Man hofft inständig, Dronen werden den Impressionismus ersetzen – Joaquín Sorolla: „Araber, der eine Pistole überprüft“ (1881), Quelle: wikiart.org
Wer allerdings nicht die radikale Lösung vertritt (und wem kann man das eigentlich verübeln?), dass alle Grenzen sofort fallen sollten, wer anerkennt, dass rechtliche und soziale Standard geschichtlich mit den Institutionen des Nationalstaats und transnationalen Institutionen verbunden sind, die Rechte gewähren und schützen, der wird auch anerkennen, dass eigentlich ‚universelle Rechte‘ historisch ‚ihre Grenzen kennen‘. Wer allerdings – wie Rüdiger Safranski in seiner Kant-Exegese für die Weltwoche – die universalistische Moral als Leitfaden für die Politik gänzlich desavouiert, weil diese sich ja in einem undenkbaren und nicht wünschenswerten Weltstaat verkörpern müsste, während Politik zwischen souveränen Staaten immer vom anderen, dem Prinzip der Klugheit, geleitet sein müsste, verkürzt das Problem der Verschlungenheit von Moral und Politik entscheidend.
Dienst ist Dienst und Schnaps ist Schnaps? Kaum, denn aus guten Gründen wird man wohl auch die ‚kluge Politik‘ auf die zunehmende Ausweitung von universellen Rechten verpflichten wollen. Alles andere wäre ein Schritt hinter die Aufklärung zurück – und hin zur grundsätzlichen Ungleichheit zwischen Menschen, wie sie im vormodernen Absolutismus Gesetz war und wovon alle Reaktionäre bis heute träumen. Und schließlich steht die nun überall grassierende Sehnsucht nach souveräner Kleinstaaterei der Lösung der Probleme unserer globalisierten Welt entgegen.
Bei Machiavelli findet sich auch die Lehre, der gemäß der Fürst nicht an moralische Vorsätze gebunden bleibt, wenn sie seinen objektiven Interessen widersprechen, er indes seinem Handeln den Anschein des Moralischen geben soll. Man mag vielleicht argwöhnen, dass Angela Merkel diese Maxime nun mit ihrem Rückrudern in der Flüchtlingspolitik beherzigt. Man kann Machiavelli allerdings auch so interpretieren, dass ein gelegentliches Handeln im Interesse der Herrschaftssicherung, das sich dabei noch ‚den Anschein des Moralischen‘ gibt, auch eine Art Kompromiss darstellen kann. Wenigstens setzt sich Merkels Schlingerkurs vom blanken Zynismus positiv ab. Sie versucht die politische Bühne Europas für den Auftritt der Tugend offen zu halten.
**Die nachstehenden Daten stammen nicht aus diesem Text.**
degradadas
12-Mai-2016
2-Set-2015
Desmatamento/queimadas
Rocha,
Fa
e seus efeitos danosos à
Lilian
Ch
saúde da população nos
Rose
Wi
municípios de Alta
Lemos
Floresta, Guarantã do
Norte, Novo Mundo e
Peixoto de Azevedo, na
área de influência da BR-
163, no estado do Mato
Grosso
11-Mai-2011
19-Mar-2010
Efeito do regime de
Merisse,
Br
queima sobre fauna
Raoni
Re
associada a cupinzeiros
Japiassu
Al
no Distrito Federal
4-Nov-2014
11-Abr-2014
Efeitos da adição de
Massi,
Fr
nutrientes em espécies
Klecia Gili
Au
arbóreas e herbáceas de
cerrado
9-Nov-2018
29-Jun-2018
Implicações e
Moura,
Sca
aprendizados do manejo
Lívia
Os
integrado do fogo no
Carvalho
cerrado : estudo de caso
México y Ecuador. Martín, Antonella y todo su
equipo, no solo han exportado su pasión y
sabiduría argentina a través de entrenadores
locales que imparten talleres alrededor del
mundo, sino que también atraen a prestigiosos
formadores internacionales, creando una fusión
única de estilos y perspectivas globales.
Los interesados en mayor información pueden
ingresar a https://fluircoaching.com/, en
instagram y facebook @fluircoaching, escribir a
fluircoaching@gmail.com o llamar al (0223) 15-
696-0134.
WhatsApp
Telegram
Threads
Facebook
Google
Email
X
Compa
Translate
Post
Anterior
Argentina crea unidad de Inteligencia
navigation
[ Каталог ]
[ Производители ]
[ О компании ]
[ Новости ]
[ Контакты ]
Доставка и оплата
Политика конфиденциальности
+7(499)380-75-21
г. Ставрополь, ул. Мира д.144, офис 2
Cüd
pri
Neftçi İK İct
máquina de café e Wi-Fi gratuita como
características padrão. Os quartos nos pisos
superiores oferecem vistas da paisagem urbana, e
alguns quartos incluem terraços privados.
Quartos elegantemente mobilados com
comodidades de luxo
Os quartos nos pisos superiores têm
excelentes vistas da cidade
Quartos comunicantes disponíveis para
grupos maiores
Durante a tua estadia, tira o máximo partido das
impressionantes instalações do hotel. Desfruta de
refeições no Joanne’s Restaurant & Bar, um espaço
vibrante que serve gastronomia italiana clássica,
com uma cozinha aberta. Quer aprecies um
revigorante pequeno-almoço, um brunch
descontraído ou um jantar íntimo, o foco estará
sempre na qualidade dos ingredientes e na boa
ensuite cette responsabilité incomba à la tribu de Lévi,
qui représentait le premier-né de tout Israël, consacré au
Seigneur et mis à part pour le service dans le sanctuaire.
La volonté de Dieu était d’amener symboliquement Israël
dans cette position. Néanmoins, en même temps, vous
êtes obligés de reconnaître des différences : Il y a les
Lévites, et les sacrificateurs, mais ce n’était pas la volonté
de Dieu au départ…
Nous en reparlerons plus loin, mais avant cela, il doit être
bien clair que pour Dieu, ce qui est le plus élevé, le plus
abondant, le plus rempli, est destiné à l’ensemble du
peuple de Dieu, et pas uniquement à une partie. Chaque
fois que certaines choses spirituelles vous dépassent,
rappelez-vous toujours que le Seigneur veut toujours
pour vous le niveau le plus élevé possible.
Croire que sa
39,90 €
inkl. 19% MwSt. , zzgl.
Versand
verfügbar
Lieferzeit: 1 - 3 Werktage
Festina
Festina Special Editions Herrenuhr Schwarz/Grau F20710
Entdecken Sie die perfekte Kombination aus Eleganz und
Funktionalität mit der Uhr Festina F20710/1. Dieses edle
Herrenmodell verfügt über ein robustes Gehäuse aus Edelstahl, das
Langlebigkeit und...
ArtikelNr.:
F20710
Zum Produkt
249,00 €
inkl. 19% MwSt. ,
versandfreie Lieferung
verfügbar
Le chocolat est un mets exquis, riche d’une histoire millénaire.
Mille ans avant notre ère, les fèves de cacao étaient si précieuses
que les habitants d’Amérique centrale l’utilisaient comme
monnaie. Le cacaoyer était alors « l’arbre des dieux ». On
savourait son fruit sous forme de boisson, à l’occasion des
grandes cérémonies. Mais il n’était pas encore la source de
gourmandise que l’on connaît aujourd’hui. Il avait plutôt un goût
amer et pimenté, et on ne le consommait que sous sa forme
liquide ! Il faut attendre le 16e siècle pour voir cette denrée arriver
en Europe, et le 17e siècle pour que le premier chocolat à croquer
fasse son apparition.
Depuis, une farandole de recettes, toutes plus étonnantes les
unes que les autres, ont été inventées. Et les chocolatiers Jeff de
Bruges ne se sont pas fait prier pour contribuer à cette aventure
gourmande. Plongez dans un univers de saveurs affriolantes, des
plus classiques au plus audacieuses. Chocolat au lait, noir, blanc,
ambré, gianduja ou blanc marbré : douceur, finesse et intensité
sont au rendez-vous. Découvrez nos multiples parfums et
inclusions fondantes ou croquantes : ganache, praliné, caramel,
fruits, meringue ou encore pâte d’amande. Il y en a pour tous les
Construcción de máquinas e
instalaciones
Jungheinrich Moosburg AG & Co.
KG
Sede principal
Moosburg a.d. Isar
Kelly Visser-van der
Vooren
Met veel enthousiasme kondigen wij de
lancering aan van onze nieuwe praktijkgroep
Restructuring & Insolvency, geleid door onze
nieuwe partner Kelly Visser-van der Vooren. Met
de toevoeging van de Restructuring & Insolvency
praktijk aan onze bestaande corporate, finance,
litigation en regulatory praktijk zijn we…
Dem Wortlaut der politischen Aussage muss in einer – gelinde gesagt – unvollkommenen Welt größte Aufmerksamkeit geschenkt werden. Denn auch wenn sich Moral im Handeln zu bewähren hat, ist sie doch der – immer performativen, wirklichkeitschaffenden – politischen Aussage nicht äußerlich, sondern ihr notwendig inhärent. Allein, welche Moral, wäre dann noch die Frage. War etwa die aufsehenerregende Nachricht, 81 Prozent der Deutschen glaubten, die Kanzlerin habe die Krise nicht mehr im Griff, wirklich ‚Demoskopie‘, d.h. eine ‚realistische‘ Darstellung der Meinungslage, oder nicht vielmehr unverantwortliche Meinungssteuerung? Man kann auch mit scheinbar ‚realistischen‘ Fragen manipulativ sein. Denn wäre eine Situation, die jemand, zumal ein einziger Akteur, im Griff hat, tatsächlich eine Krise…? Zweifellos nicht. Europa aber steckt in einer tiefen, tiefen Krise! In ihr gilt: Realisten bitte beiseitetreten! Man sieht ja gar nichts!